[Saved entries]
════════════════════
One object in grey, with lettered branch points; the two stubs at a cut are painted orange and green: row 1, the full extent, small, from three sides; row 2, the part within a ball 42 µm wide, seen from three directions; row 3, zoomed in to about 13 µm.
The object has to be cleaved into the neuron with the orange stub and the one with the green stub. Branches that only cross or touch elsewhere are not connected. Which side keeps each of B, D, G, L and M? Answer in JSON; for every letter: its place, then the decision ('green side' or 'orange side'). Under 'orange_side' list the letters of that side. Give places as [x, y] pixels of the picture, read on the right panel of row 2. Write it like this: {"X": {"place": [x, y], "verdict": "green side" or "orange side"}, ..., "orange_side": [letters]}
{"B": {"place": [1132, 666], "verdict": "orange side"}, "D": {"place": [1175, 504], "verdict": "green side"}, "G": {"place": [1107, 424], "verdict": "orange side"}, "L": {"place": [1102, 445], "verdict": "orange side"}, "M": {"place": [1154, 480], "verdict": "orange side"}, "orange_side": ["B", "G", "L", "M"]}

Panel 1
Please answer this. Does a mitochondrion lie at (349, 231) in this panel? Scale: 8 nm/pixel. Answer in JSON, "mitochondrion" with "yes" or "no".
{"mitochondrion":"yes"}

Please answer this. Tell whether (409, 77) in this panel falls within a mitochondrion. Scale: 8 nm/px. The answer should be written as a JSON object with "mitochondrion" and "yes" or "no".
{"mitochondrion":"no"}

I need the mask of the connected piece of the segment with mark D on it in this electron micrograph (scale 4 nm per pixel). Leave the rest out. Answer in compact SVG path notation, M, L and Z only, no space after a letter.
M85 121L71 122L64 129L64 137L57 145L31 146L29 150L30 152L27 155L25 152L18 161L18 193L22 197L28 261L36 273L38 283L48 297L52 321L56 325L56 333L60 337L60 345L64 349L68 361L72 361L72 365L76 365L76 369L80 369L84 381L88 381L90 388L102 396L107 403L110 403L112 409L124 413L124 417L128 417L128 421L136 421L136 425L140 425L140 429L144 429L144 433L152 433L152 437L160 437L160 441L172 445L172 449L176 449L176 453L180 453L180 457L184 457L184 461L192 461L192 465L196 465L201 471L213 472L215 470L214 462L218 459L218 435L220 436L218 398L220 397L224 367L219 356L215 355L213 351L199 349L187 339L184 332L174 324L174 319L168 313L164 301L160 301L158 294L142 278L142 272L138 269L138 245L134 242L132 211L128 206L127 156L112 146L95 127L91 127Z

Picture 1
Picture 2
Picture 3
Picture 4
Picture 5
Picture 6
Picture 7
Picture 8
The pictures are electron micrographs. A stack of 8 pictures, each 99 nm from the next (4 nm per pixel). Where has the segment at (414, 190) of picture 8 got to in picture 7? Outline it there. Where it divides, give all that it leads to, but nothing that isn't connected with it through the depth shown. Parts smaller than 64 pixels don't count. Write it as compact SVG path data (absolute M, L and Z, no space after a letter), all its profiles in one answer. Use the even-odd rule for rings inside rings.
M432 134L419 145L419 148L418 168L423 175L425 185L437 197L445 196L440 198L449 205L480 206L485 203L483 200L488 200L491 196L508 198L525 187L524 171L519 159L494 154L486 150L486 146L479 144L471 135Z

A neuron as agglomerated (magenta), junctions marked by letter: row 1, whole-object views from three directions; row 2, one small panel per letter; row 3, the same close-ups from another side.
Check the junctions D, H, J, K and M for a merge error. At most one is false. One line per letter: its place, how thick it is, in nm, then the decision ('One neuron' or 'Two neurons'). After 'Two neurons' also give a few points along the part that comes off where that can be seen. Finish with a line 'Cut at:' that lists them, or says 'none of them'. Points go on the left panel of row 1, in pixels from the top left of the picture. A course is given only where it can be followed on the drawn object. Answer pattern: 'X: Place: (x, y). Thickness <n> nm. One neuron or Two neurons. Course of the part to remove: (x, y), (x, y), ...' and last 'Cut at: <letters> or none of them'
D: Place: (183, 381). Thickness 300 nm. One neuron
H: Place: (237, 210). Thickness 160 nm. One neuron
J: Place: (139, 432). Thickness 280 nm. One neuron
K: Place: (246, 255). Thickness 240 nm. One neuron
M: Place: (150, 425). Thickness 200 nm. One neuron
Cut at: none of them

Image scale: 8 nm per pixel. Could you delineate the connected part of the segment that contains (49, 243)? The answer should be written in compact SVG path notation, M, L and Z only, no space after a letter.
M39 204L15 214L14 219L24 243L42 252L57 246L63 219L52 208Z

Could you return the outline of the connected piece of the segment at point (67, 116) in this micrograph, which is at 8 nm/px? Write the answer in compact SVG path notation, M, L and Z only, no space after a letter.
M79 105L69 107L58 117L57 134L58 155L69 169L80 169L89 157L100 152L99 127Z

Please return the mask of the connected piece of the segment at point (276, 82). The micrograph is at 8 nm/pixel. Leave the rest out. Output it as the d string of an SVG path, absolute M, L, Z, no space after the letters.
════════════════════
- _GOAL OF THE EXERCISE_
Every line above must appear again in your reply, exactly as written.

- _OUTPUT OF THE EXERCISE_
One object in grey, with lettered branch points; the two stubs at a cut are painted orange and green: row 1, the full extent, small, from three sides; row 2, the part within a ball 42 µm wide, seen from three directions; row 3, zoomed in to about 13 µm.
The object has to be cleaved into the neuron with the orange stub and the one with the green stub. Branches that only cross or touch elsewhere are not connected. Which side keeps each of B, D, G, L and M? Answer in JSON; for every letter: its place, then the decision ('green side' or 'orange side'). Under 'orange_side' list the letters of that side. Give places as [x, y] pixels of the picture, read on the right panel of row 2. Write it like this: {"X": {"place": [x, y], "verdict": "green side" or "orange side"}, ..., "orange_side": [letters]}
{"B": {"place": [1132, 666], "verdict": "orange side"}, "D": {"place": [1175, 504], "verdict": "green side"}, "G": {"place": [1107, 424], "verdict": "orange side"}, "L": {"place": [1102, 445], "verdict": "orange side"}, "M": {"place": [1154, 480], "verdict": "orange side"}, "orange_side": ["B", "G", "L", "M"]}

Panel 1
Please answer this. Does a mitochondrion lie at (349, 231) in this panel? Scale: 8 nm/pixel. Answer in JSON, "mitochondrion" with "yes" or "no".
{"mitochondrion":"yes"}

Please answer this. Tell whether (409, 77) in this panel falls within a mitochondrion. Scale: 8 nm/px. The answer should be written as a JSON object with "mitochondrion" and "yes" or "no".
{"mitochondrion":"no"}

I need the mask of the connected piece of the segment with mark D on it in this electron micrograph (scale 4 nm per pixel). Leave the rest out. Answer in compact SVG path notation, M, L and Z only, no space after a letter.
M85 121L71 122L64 129L64 137L57 145L31 146L29 150L30 152L27 155L25 152L18 161L18 193L22 197L28 261L36 273L38 283L48 297L52 321L56 325L56 333L60 337L60 345L64 349L68 361L72 361L72 365L76 365L76 369L80 369L84 381L88 381L90 388L102 396L107 403L110 403L112 409L124 413L124 417L128 417L128 421L136 421L136 425L140 425L140 429L144 429L144 433L152 433L152 437L160 437L160 441L172 445L172 449L176 449L176 453L180 453L180 457L184 457L184 461L192 461L192 465L196 465L201 471L213 472L215 470L214 462L218 459L218 435L220 436L218 398L220 397L224 367L219 356L215 355L213 351L199 349L187 339L184 332L174 324L174 319L168 313L164 301L160 301L158 294L142 278L142 272L138 269L138 245L134 242L132 211L128 206L127 156L112 146L95 127L91 127Z

Picture 1
Picture 2
Picture 3
Picture 4
Picture 5
Picture 6
Picture 7
Picture 8
The pictures are electron micrographs. A stack of 8 pictures, each 99 nm from the next (4 nm per pixel). Where has the segment at (414, 190) of picture 8 got to in picture 7? Outline it there. Where it divides, give all that it leads to, but nothing that isn't connected with it through the depth shown. Parts smaller than 64 pixels don't count. Write it as compact SVG path data (absolute M, L and Z, no space after a letter), all its profiles in one answer. Use the even-odd rule for rings inside rings.
M432 134L419 145L419 148L418 168L423 175L425 185L437 197L445 196L440 198L449 205L480 206L485 203L483 200L488 200L491 196L508 198L525 187L524 171L519 159L494 154L486 150L486 146L479 144L471 135Z

A neuron as agglomerated (magenta), junctions marked by letter: row 1, whole-object views from three directions; row 2, one small panel per letter; row 3, the same close-ups from another side.
Check the junctions D, H, J, K and M for a merge error. At most one is false. One line per letter: its place, how thick it is, in nm, then the decision ('One neuron' or 'Two neurons'). After 'Two neurons' also give a few points along the part that comes off where that can be seen. Finish with a line 'Cut at:' that lists them, or says 'none of them'. Points go on the left panel of row 1, in pixels from the top left of the picture. A course is given only where it can be followed on the drawn object. Answer pattern: 'X: Place: (x, y). Thickness <n> nm. One neuron or Two neurons. Course of the part to remove: (x, y), (x, y), ...' and last 'Cut at: <letters> or none of them'
D: Place: (183, 381). Thickness 300 nm. One neuron
H: Place: (237, 210). Thickness 160 nm. One neuron
J: Place: (139, 432). Thickness 280 nm. One neuron
K: Place: (246, 255). Thickness 240 nm. One neuron
M: Place: (150, 425). Thickness 200 nm. One neuron
Cut at: none of them

Image scale: 8 nm per pixel. Could you delineate the connected part of the segment that contains (49, 243)? The answer should be written in compact SVG path notation, M, L and Z only, no space after a letter.
M39 204L15 214L14 219L24 243L42 252L57 246L63 219L52 208Z

Could you return the outline of the connected piece of the segment at point (67, 116) in this micrograph, which is at 8 nm/px? Write the answer in compact SVG path notation, M, L and Z only, no space after a letter.
M79 105L69 107L58 117L57 134L58 155L69 169L80 169L89 157L100 152L99 127Z

Please return the mask of the connected piece of the segment at point (276, 82). The micrograph is at 8 nm/pixel. Leave the rest out. Output it as the d string of an SVG path, absolute M, L, Z, no space after the letters.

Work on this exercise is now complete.